En l’espace de quelques heures seulement, la France a vécu un événement inédit dans son histoire. Un épisode qui risque d’enfoncer un peu plus le pays dans la crise politique, en plus du marasme économique duquel Paris peine à s’extraire.
Record sur record
Avant même de démissionner, le gouvernement Lecornu avait déjà battu un record. Dans l’histoire de la Ve République française, jamais un Premier ministre n’avait pris autant de temps pour former son équipe gouvernementale. 26 jours s’étaient écoulés entre la nomination de Sébastien Lecornu à Matignon, le 9 septembre, et l’annonce de la composition de son gouvernement, ce dimanche 5 octobre.
Pour justifier ce délai, le Premier ministre expliquait vouloir prendre le temps de consulter toutes les forces politiques et syndicales, afin de “s’accorder sur le quoi avant le qui”, indiquait son entourage. Traduction : l’objectif était d’abord de trouver des compromis sur le budget 2026 pour qu’il puisse être adopté au Parlement, avant de dévoiler les personnalités qui formeraient le nouveau gouvernement.
À mesure que la recherche du compromis entre le bloc central, la gauche et la droite traînait en longueur, la pression s’accentuait sur le locataire de Matignon. Finalement, l’ancien ministre des Armées a privilégié une reconduction de l’alliance avec Les Républicains plutôt que de céder aux revendications du Parti socialiste.
Deux nouveaux visages sur 18 ministres
Au terme de trois semaines de tractations, le nouveau gouvernement a donc été dévoilé ce dimanche 5 octobre au soir. Si Sébastien Lecornu avait promis “des ruptures, aussi sur le fond”, le renouvellement des personnalités au pouvoir n’a pas eu lieu.
Sur les 18 membres de son nouveau gouvernement, 12 étaient déjà en poste sous le précédent, dirigé par François Bayrou (de décembre 2024 à septembre 2025). Seuls deux nouveaux visages y ont fait leur entrée : Mathieu Lefèvre (Renaissance) en tant que ministre délégué chargé des Relations avec le Parlement, et Naïma Moutchou (Horizons), nommée ministre de la Transformation et de la Fonction publique, de l’Intelligence artificielle et du Numérique.

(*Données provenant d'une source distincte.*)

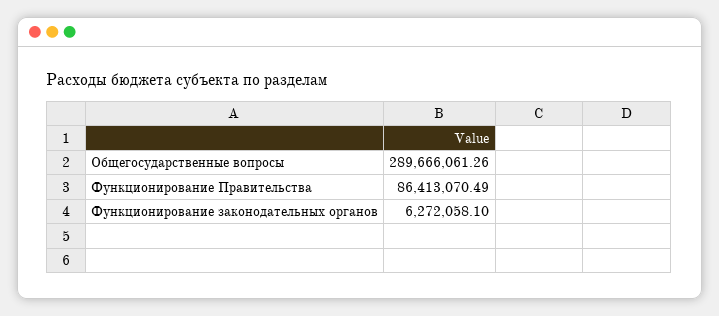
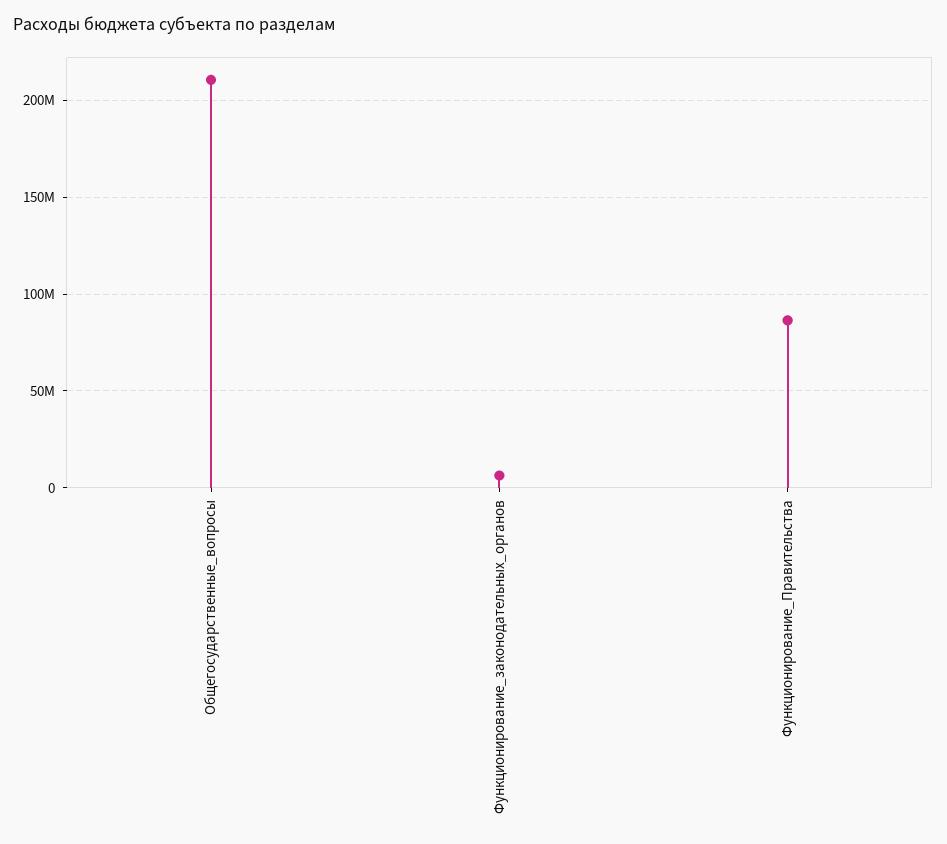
Общегосударственные вопросы: 289666061.26 -> 210000000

Quatre anciens ministres ont également fait leur retour au sein du gouvernement. Parmi eux, Bruno Le Maire, qui fut à la tête du ministère de l’Économie et des Finances de 2017 à 2024, est revenu en tant que ministre des Armées et des Anciens combattants.

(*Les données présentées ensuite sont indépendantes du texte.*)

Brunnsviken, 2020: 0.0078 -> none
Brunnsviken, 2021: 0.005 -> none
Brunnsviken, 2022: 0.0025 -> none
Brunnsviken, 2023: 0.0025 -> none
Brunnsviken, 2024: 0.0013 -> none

La nomination de Bruno Le Maire ne passe pas
Cette dernière nomination a notamment mis le feu aux poudres. Pour beaucoup d’opposants à Emmanuel Macron, l’ancien locataire de Bercy est tenu pour principal responsable de la dérive budgétaire du pays qui frappe le pays. Son retour a été perçu comme un affront pour le reste de la classe politique, dont Les Républicains, son ancienne famille politique, pourtant alliés gouvernementaux des macronistes.

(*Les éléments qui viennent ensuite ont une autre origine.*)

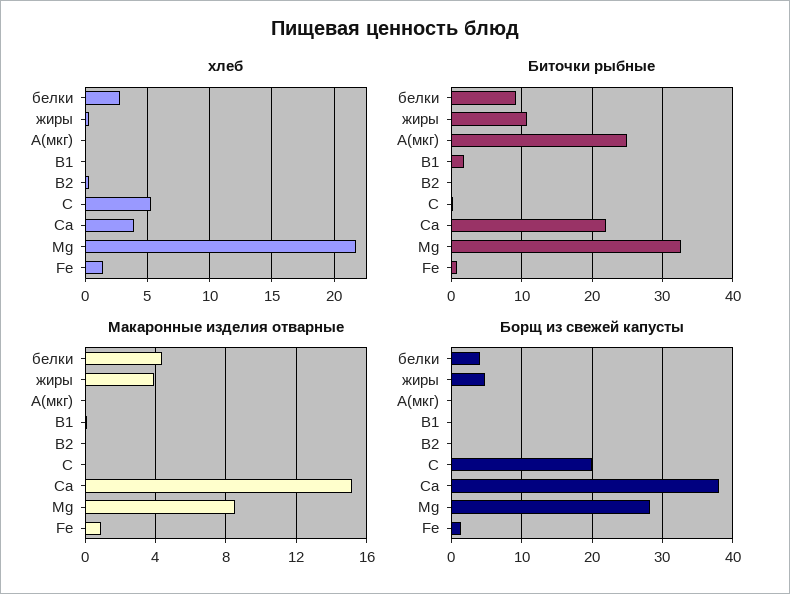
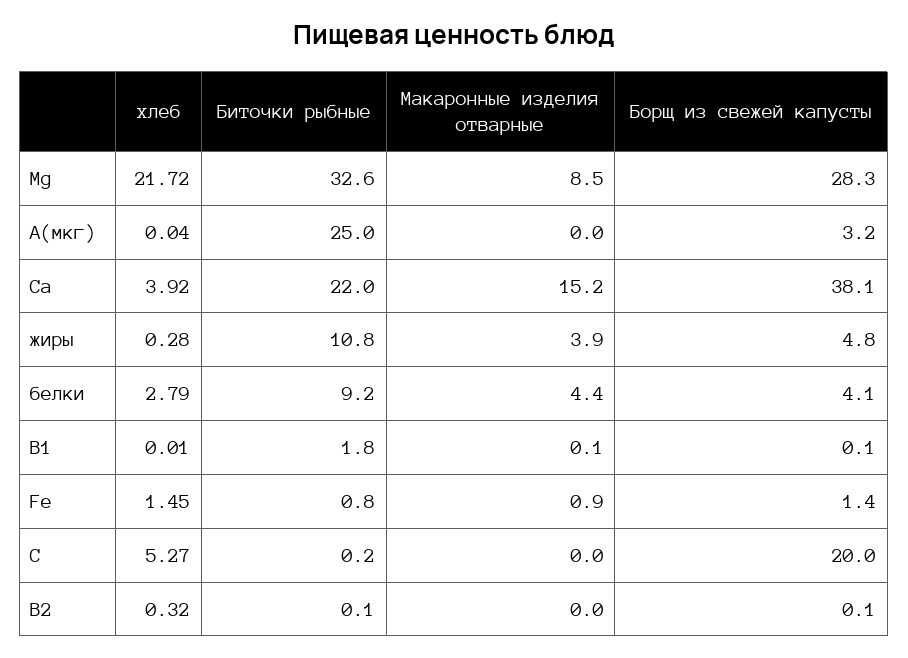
Борщ из свежей капусты, А(мкг): 0 -> 3.2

Dimanche soir, Bruno Retailleau, ministre de l’Intérieur reconduit, a regretté que “la composition du gouvernement ne reflète pas la rupture promise”. Le président LR a convoqué une réunion en urgence des responsables Républicains lundi matin pour statuer sur la stratégie à adopter. Outre la nomination de Bruno Le Maire, Bruno Retailleau n’aurait pas apprécié de voir son parti n’hériter que de 4 portefeuilles au sein du nouveau gouvernement.
Anticipant un très probable départ de LR et face à la menace de censure à l’Assemblée nationale, venant de la gauche et de l’extrême droite, Sébastien Lecornu a présenté la démission de son éphémère équipe gouvernementale à Emmanuel Macron ce lundi matin, qui l’a acceptée.
Son gouvernement est désormais démissionnaire, en charge des affaires courantes en attendant la nomination d’un nouveau Premier ministre, puis d’un nouveau gouvernement. Il revient à Emmanuel Macron de nommer un nouveau chef du gouvernement, ou bien de dissoudre l’Assemblée nationale afin que de nouvelles élections législatives anticipées puissent se tenir.